The Saint Jean quarter: in the Middle Ages, this was the focus of political and religious power. The Cathedral of St Jean, seat of the Primate of Gaul, a title still conferred upon the archbishop of Lyon, is a good example of Gothic architecture. The Manecanterie adjoining the cathedral is one of Lyon's few extant Romanesque buildings. Formerly a choir school, it now houses the museum of the cathedral’s treasures. Saint Jean is also home to the Museum of Miniatures and Film Sets, located in a building that was the Golden Cross Inn in the 15th century.
The Saint-Paul section: in the 15th and 16th centuries predominately Italian banker-merchants moved into sumptuous urban residences here called hôtels particuliers. The Hôtel Bullioud and the Hôtel de Gadagne are two magnificent examples and the latter now houses the Lyon Historical Museum and the International Puppet Museum. The Loge du Change stands as testimony to the period when trade fairs made the city wealthy. The Saint Paul church with its Romanesque lantern tower and its spectacular spire mark the section’s northern extremity.
The Saint Georges section: silk weavers settled here beginning in the 16th century before moving to the Croix Rousse hill in the 19th century. In 1844, the architect Pierre Bossan rebuilt the St George's Church on the banks of the Saône in a neo-Gothic style. In the Middle Ages, when there were only a few parallel streets between the hill and the Saône, the first traboules were built. Derived from the Latin trans-ambulare, meaning to pass through, traboules are corridors through buildings and their courtyards, connecting one street directly with another. Visitors can discover an architectural heritage of galleries and spiral staircases in these secret passageways, as unexpected as they are unique.
Buildings in the rue du Bœuf
Building in Saint-Paul
Cathedral and the manécanterie (one of the oldest buildings in Lyon)
Saint-Paul is the quarter surrounding Gare Saint-Paul, built in 1873, and the homonymous church. It is the scholastic pole of Vieux Lyon, with two main institutes, les Maristes et les Lazaristes. The church of Saint Paul itself was built for the first time in 549 and rebuilt in the 11th and 12th centuries.

*Extracted entries*:
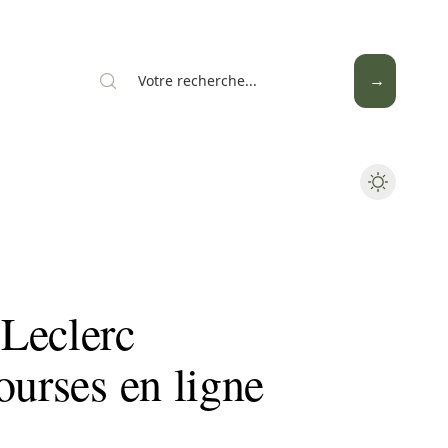
Mode
Santé
Tech
Leclerc
ourses en ligne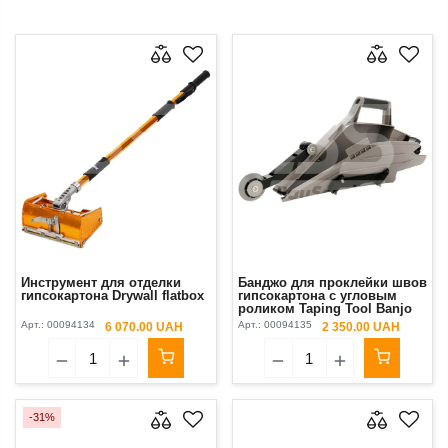
Инструмент для отделки
Банджо для проклейки швов
гипсокартона Drywall flatbox
гипсокартона с угловым
роликом Taping Tool Banjo
Арт.:
00094134
Арт.:
00094135
6 070.00 UAH
2 350.00 UAH
-31%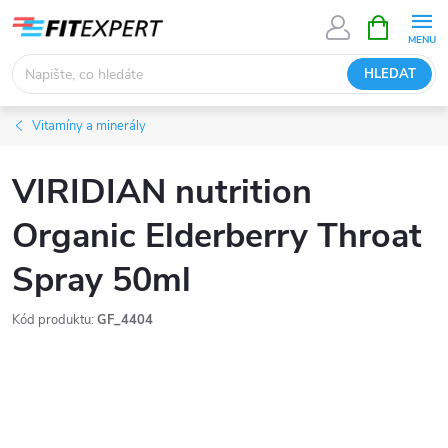
Přejít
NÁKUPNÍ
KOŠÍK
na
obsah
HLEDAT
Vitamíny a minerály
VIRIDIAN nutrition
Organic Elderberry Throat
Spray 50ml
Kód produktu:
GF_4404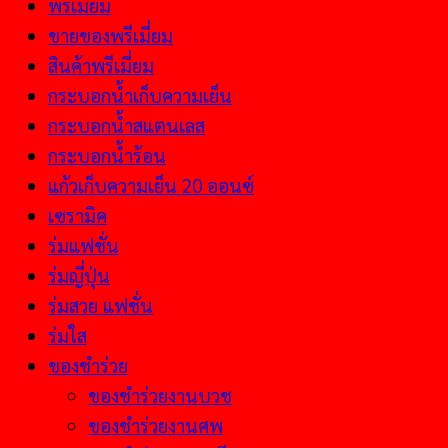
พรีเมี่ยม
ขายของพรีเมี่ยม
สินค้าพรีเมี่ยม
กระบอกน้ำเก็บความเย็น
กระบอกน้ำสแตนเลส
กระบอกน้ำร้อน
แก้วเก็บความเย็น 20 ออนซ์
เซรามิค
ร่มแฟชั่น
ร่มญี่ปุ่น
ร่มสวย แฟชั่น
ร่มใส
ของชำร่วย
ของชำร่วยงานบวช
ของชำร่วยงานศพ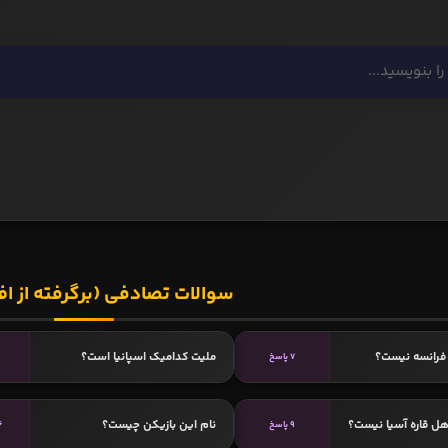
سوالات تصادفی (برگرفته از اف
فرانسه نیست؟
ملیت کدامیک اسپانیا است؟
7 پاسخ
هل قاره آسیا نیست؟
نام این بازیکن چیست؟
9 پاسخ
6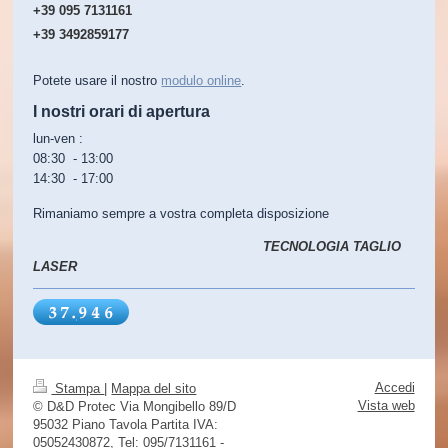
+39 095 7131161
+39 3492859177
Potete usare il nostro
modulo online
.
I nostri orari di apertura
lun-ven :
08:30 - 13:00
14:30 - 17:00
Rimaniamo sempre a vostra completa disposizione
TECNOLOGIA TAGLIO
LASER
Accedi
Stampa
|
Mappa del sito
Vista web
© D&D Protec Via Mongibello 89/D
95032 Piano Tavola Partita IVA:
05052430872, Tel: 095/7131161 -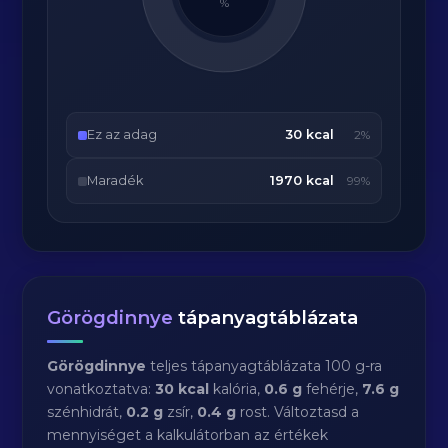
%
Ez az adag
30 kcal
2%
Maradék
1970 kcal
99%
Görögdinnye
tápanyagtáblázata
Görögdinnye
teljes tápanyagtáblázata 100 g-ra
vonatkoztatva:
30 kcal
kalória,
0.6 g
fehérje,
7.6 g
szénhidrát,
0.2 g
zsír,
0.4 g
rost. Változtasd a
mennyiséget a kalkulátorban az értékek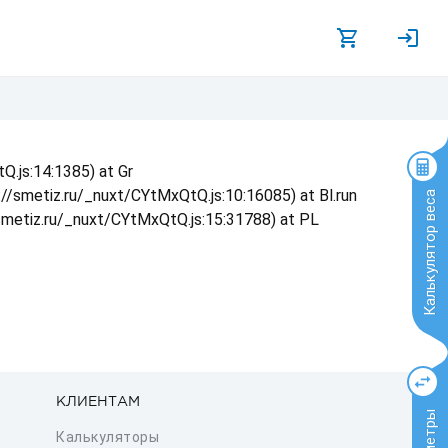
Q.js:14:1385) at Gr
s://smetiz.ru/_nuxt/CYtMxQtQ.js:10:16085) at Bl.run
Калькулятор веса
/smetiz.ru/_nuxt/CYtMxQtQ.js:15:31788) at PL
КЛИЕНТАМ
Калькуляторы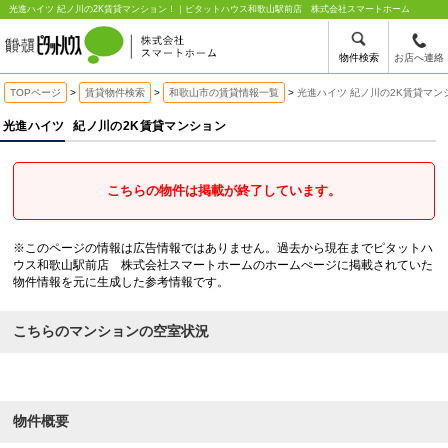
光進ハイツ 紀ノ川の2K賃貸マンション！｜ピタットハウス和歌山駅前店 株式会社スマートホーム
物件検索
お店へ連絡
TOPページ
賃貸物件検索
和歌山市の賃貸情報一覧
光進ハイツ 紀ノ川の2K賃貸マン
光進ハイツ
紀ノ川の2K賃貸マンション
こちらの物件は掲載が終了しています。
※このページの情報は広告情報ではありません。過去から現在までピタットハ
ウス和歌山駅前店 株式会社スマートホームのホームぺージに掲載されていた
物件情報を元に生成した参考情報です。
こちらのマンションの空室状況
物件概要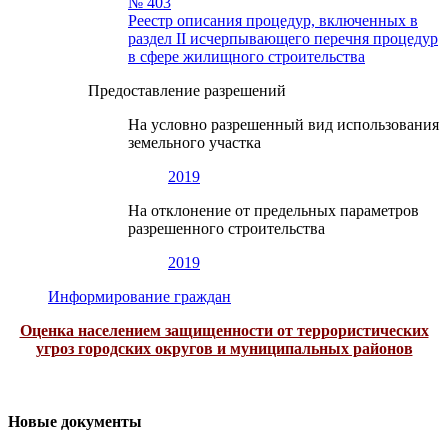
№ 403
Реестр описания процедур, включенных в
раздел II исчерпывающего перечня процедур
в сфере жилищного строительства
Предоставление разрешений
На условно разрешенный вид использования
земельного участка
2019
На отклонение от предельных параметров
разрешенного строительства
2019
Информирование граждан
Оценка населением защищенности от террористических
угроз городских округов и муниципальных районов
Новые документы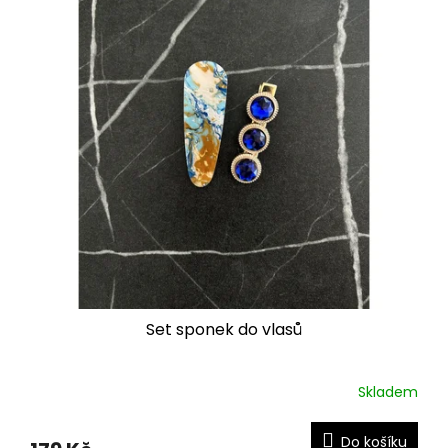
Set sponek do vlasů
Skladem
Do košíku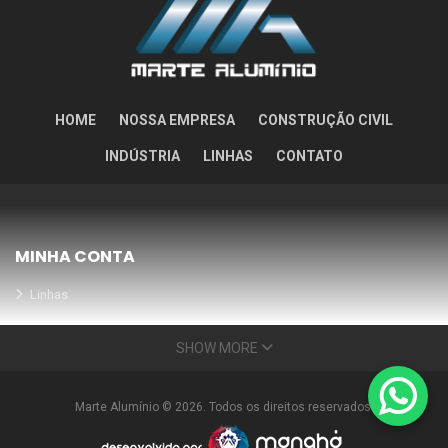
HOME
NOSSA EMPRESA
CONSTRUÇÃO CIVIL
INDÚSTRIA
LINHAS
CONTATO
MINHA CONTA
Linhas
Meus Orçamentos
SHOW MORE
Seja nosso parceiro
Condições Especiais
Marte Alumínio © 2026. Todos os direitos reservados.
INFORMAÇÕES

*Problem*: According to the passage on Lyon's old quarters, in what year did the architect Pierre Bossan rebuild the St George's Church?

*Result of this exercise*: 1844